##### Records supplied

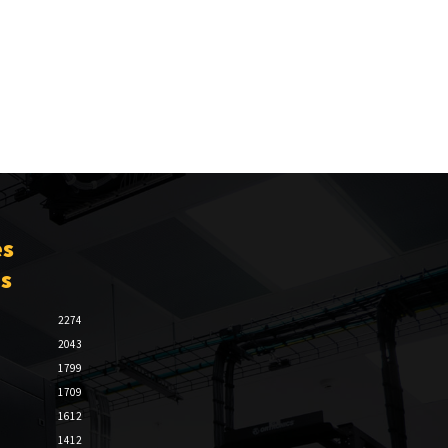
es
es
2274
2043
1799
1709
1612
1412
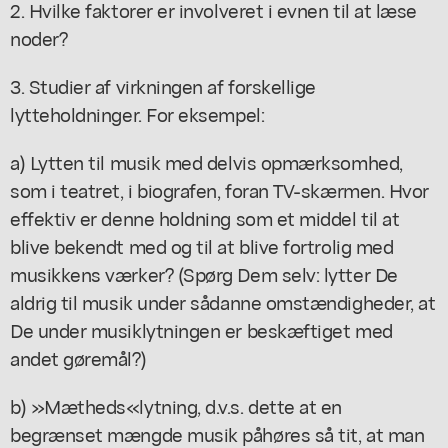
2. Hvilke faktorer er involveret i evnen til at læse
noder?
3. Studier af virkningen af forskellige
lytteholdninger. For eksempel:
a) Lytten til musik med delvis opmærksomhed,
som i teatret, i biografen, foran TV-skærmen. Hvor
effektiv er denne holdning som et middel til at
blive bekendt med og til at blive fortrolig med
musikkens værker? (Spørg Dem selv: lytter De
aldrig til musik under sådanne omstændigheder, at
De under musiklytningen er beskæftiget med
andet gøremål?)
b) »Mætheds«lytning, d.v.s. dette at en
begrænset mængde musik påhøres så tit, at man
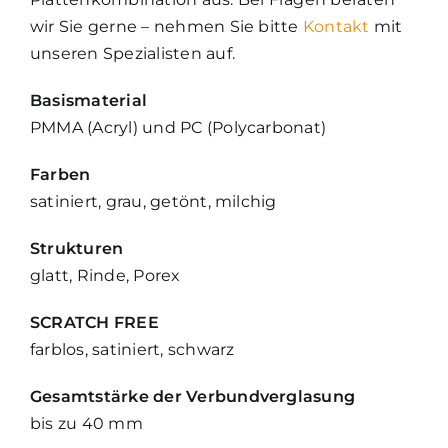
wir Sie gerne – nehmen Sie bitte
Kontakt
mit
unseren Spezialisten auf.
Basismaterial
PMMA (Acryl) und PC (Polycarbonat)
Farben
satiniert, grau, getönt, milchig
Strukturen
glatt, Rinde, Porex
SCRATCH FREE
farblos, satiniert, schwarz
Gesamtstärke der Verbundverglasung
bis zu 40 mm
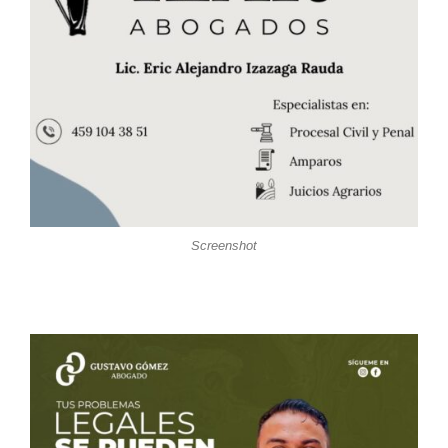
Screenshot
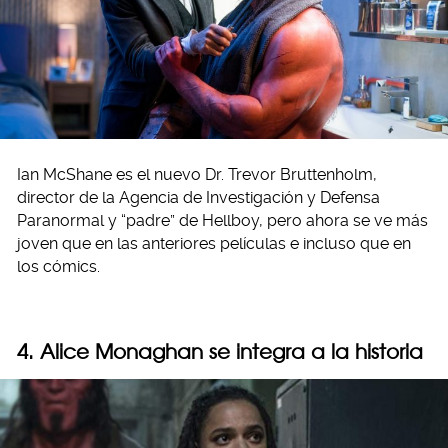
Ian McShane es el nuevo Dr. Trevor Bruttenholm,
director de la Agencia de Investigación y Defensa
Paranormal y “padre” de Hellboy, pero ahora se ve más
joven que en las anteriores películas e incluso que en
los cómics.
4. Alice Monaghan se integra a la historia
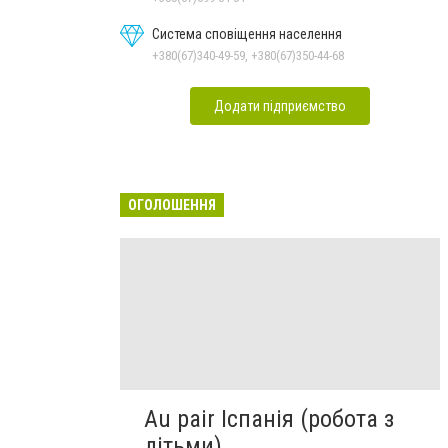
Система сповіщення населення
+380(67)340-49-59, +380(67)350-44-68
Додати підприємство
ОГОЛОШЕННЯ
Au pair Іспанія (робота з
дітьми)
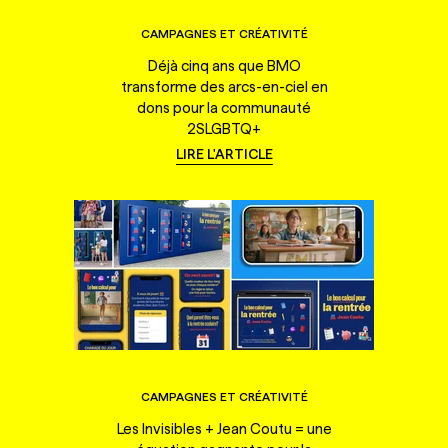
CAMPAGNES ET CRÉATIVITÉ
Déjà cinq ans que BMO
transforme des arcs-en-ciel en
dons pour la communauté
2SLGBTQ+
LIRE L'ARTICLE
CAMPAGNES ET CRÉATIVITÉ
Les Invisibles + Jean Coutu = une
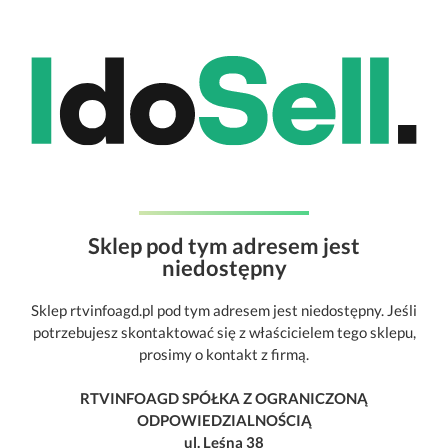
Sklep pod tym adresem jest
niedostępny
Sklep rtvinfoagd.pl pod tym adresem jest niedostępny. Jeśli
potrzebujesz skontaktować się z właścicielem tego sklepu,
prosimy o kontakt z firmą.
RTVINFOAGD SPÓŁKA Z OGRANICZONĄ
ODPOWIEDZIALNOŚCIĄ
ul. Leśna 38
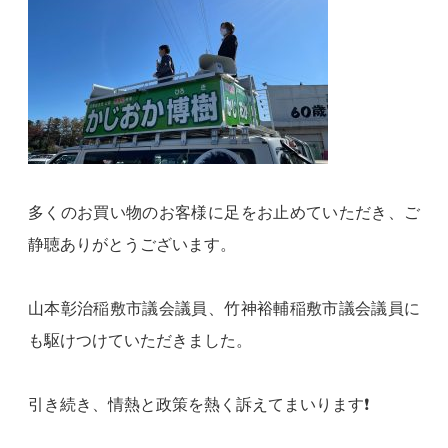
多くのお買い物のお客様に足をお止めていただき、ご
静聴ありがとうございます。
山本彰治稲敷市議会議員、竹神裕輔稲敷市議会議員に
も駆けつけていただきました。
引き続き、情熱と政策を熱く訴えてまいります❗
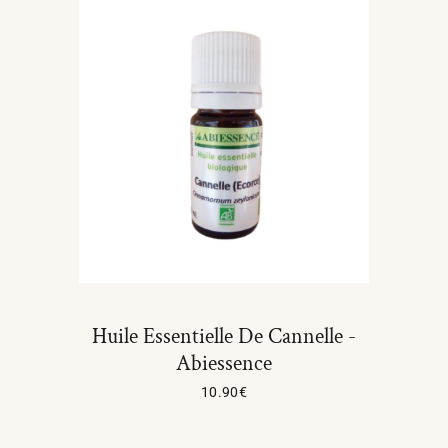
Huile Essentielle De Cannelle -
Abiessence
10.90
€
Lire La Suite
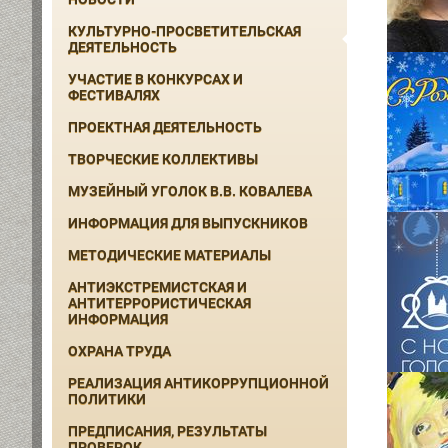
КУЛЬТУРНО-ПРОСВЕТИТЕЛЬСКАЯ
ДЕЯТЕЛЬНОСТЬ
УЧАСТИЕ В КОНКУРСАХ И
ФЕСТИВАЛЯХ
ПРОЕКТНАЯ ДЕЯТЕЛЬНОСТЬ
ТВОРЧЕСКИЕ КОЛЛЕКТИВЫ
МУЗЕЙНЫЙ УГОЛОК В.В. КОВАЛЕВА
ИНФОРМАЦИЯ ДЛЯ ВЫПУСКНИКОВ
МЕТОДИЧЕСКИЕ МАТЕРИАЛЫ
АНТИЭКСТРЕМИСТСКАЯ И
АНТИТЕРРОРИСТИЧЕСКАЯ
ИНФОРМАЦИЯ
ОХРАНА ТРУДА
РЕАЛИЗАЦИЯ АНТИКОРРУПЦИОННОЙ
ПОЛИТИКИ
ПРЕДПИСАНИЯ, РЕЗУЛЬТАТЫ
ПРОВЕРОК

##########

Print the listing exactly, but skip its pictures.

es
es
2274
2043
1799
1709
1612
1412
2. Hvilke faktorer er involveret i evnen til at læse
noder?
3. Studier af virkningen af forskellige
lytteholdninger. For eksempel:
a) Lytten til musik med delvis opmærksomhed,
som i teatret, i biografen, foran TV-skærmen. Hvor
effektiv er denne holdning som et middel til at
blive bekendt med og til at blive fortrolig med
musikkens værker? (Spørg Dem selv: lytter De
aldrig til musik under sådanne omstændigheder, at
De under musiklytningen er beskæftiget med
andet gøremål?)
b) »Mætheds«lytning, d.v.s. dette at en
begrænset mængde musik påhøres så tit, at man
wir Sie gerne – nehmen Sie bitte
Kontakt
mit
unseren Spezialisten auf.
Basismaterial
PMMA (Acryl) und PC (Polycarbonat)
Farben
satiniert, grau, getönt, milchig
Strukturen
glatt, Rinde, Porex
SCRATCH FREE
farblos, satiniert, schwarz
Gesamtstärke der Verbundverglasung
bis zu 40 mm
Screenshot
Ian McShane es el nuevo Dr. Trevor Bruttenholm,
director de la Agencia de Investigación y Defensa
Paranormal y “padre” de Hellboy, pero ahora se ve más
joven que en las anteriores películas e incluso que en
los cómics.
4. Alice Monaghan se integra a la historia
Система сповіщення населення
+380(67)340-49-59, +380(67)350-44-68
Додати підприємство
ОГОЛОШЕННЯ
Au pair Іспанія (робота з
дітьми)
CAMPAGNES ET CRÉATIVITÉ
Déjà cinq ans que BMO
transforme des arcs-en-ciel en
dons pour la communauté
2SLGBTQ+
LIRE L'ARTICLE
CAMPAGNES ET CRÉATIVITÉ
Les Invisibles + Jean Coutu = une
Sklep pod tym adresem jest
niedostępny
Sklep rtvinfoagd.pl pod tym adresem jest niedostępny. Jeśli
potrzebujesz skontaktować się z właścicielem tego sklepu,
prosimy o kontakt z firmą.
RTVINFOAGD SPÓŁKA Z OGRANICZONĄ
ODPOWIEDZIALNOŚCIĄ
ul. Leśna 38
多くのお買い物のお客様に足をお止めていただき、ご
静聴ありがとうございます。
山本彰治稲敷市議会議員、竹神裕輔稲敷市議会議員に
も駆けつけていただきました。
引き続き、情熱と政策を熱く訴えてまいります❗
Huile Essentielle De Cannelle -
Abiessence
10.90
€
Lire La Suite
КУЛЬТУРНО-ПРОСВЕТИТЕЛЬСКАЯ
ДЕЯТЕЛЬНОСТЬ
УЧАСТИЕ В КОНКУРСАХ И
ФЕСТИВАЛЯХ
ПРОЕКТНАЯ ДЕЯТЕЛЬНОСТЬ
ТВОРЧЕСКИЕ КОЛЛЕКТИВЫ
МУЗЕЙНЫЙ УГОЛОК В.В. КОВАЛЕВА
ИНФОРМАЦИЯ ДЛЯ ВЫПУСКНИКОВ
МЕТОДИЧЕСКИЕ МАТЕРИАЛЫ
АНТИЭКСТРЕМИСТСКАЯ И
АНТИТЕРРОРИСТИЧЕСКАЯ
ИНФОРМАЦИЯ
ОХРАНА ТРУДА
РЕАЛИЗАЦИЯ АНТИКОРРУПЦИОННОЙ
ПОЛИТИКИ
ПРЕДПИСАНИЯ, РЕЗУЛЬТАТЫ
ПРОВЕРОК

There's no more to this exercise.